Whether you’re Patriots or Falcons, both fans can agree that 2017’s run of Super Bowl ads fell short.
This year, we were presented with very little.
We had a controversial ad from Budweiser that told the story of an immigrant traveling to America to brew the nation’s best-selling beer.
A sexy Mr. Clean.
A female soap-box racer representing equality from Audi.
We also had an advertisement depicting a masochist enjoying the “punishment” for her cell overages by T- Mobile.
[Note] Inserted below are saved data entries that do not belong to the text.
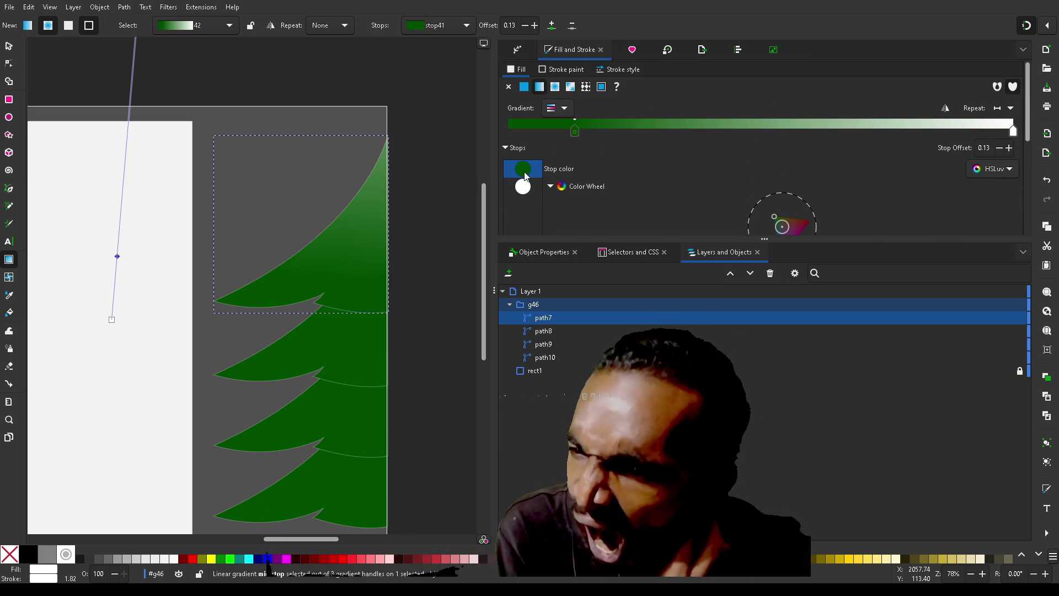
scroll(524, 175, down, 4)
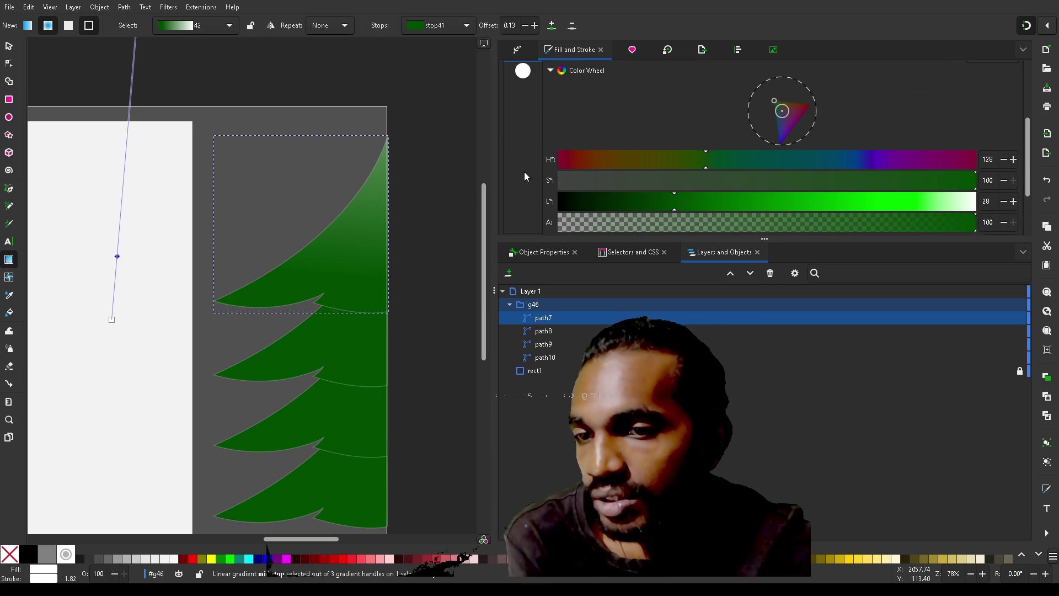
scroll(524, 177, up, 2)
click(524, 136)
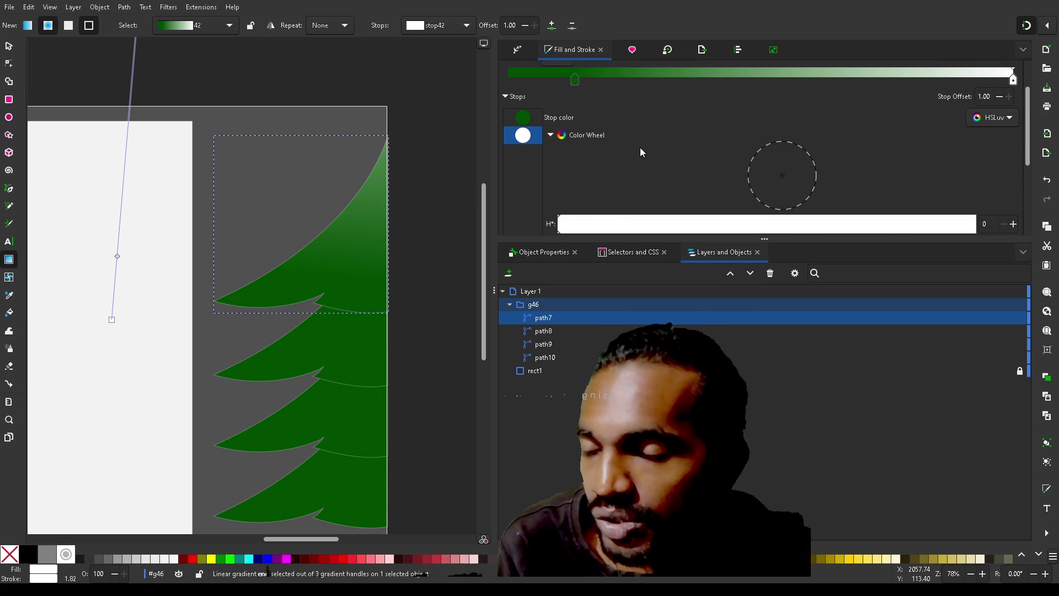
scroll(641, 152, down, 5)
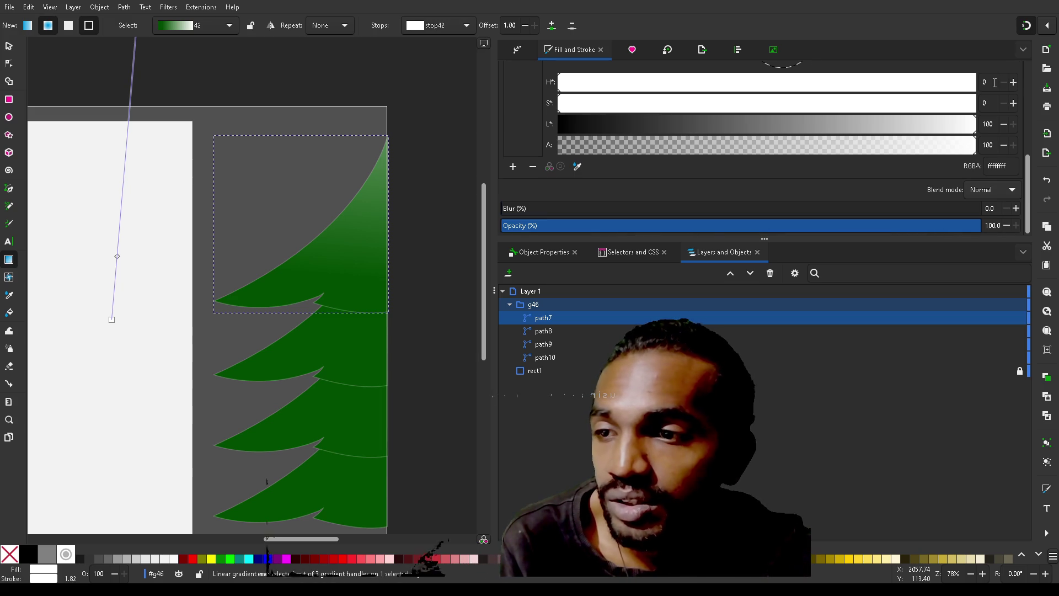
scroll(995, 84, up, 2)
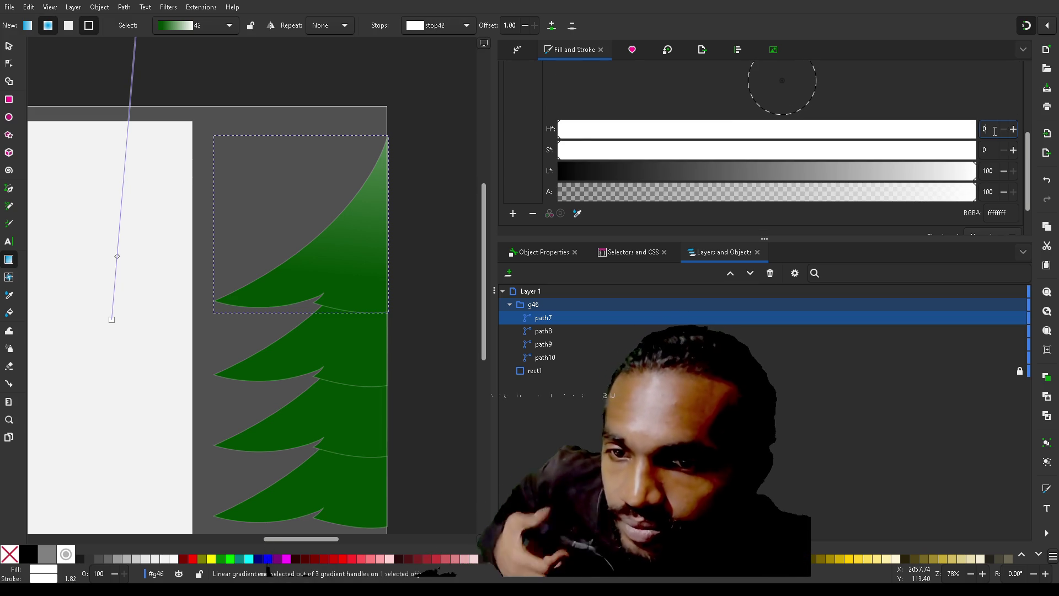
scroll(532, 105, up, 4)
click(523, 109)
scroll(905, 124, down, 4)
These were the ads that stood out the most and it doesn’t say much. This year (as well as last year) agencies kept quiet. They kept their ideas simple and consistent.
They played it too safe.
When you have $5 million dollars (or more) on the line, the risk can be great. When the largest televised event of the year relies on your eye-catching advertisement, is it really worth it to hold back?
The answer is no.
This year’s ads were replaced by neutral, gray, lifestyle ads. They weren’t funny. They weren’t interesting and nothing really distracted me from listening to my neighbors trip through the cornfields of Nebraska.
The ads that would have been considered “lame” by previous years are now the top contenders. The bar was set so safely, that anything remotely different shined brightly.
Each year, the cost for Super Bowl ads go up in price. From Super Bowl 50’s -$4.5 million to Super Bowl 51’s- $5 million, the cost hinders the risk and it shows.
With the expectation of costs to rise for Super Bowl 52, will ads continue to be a staple in America’s most watched event?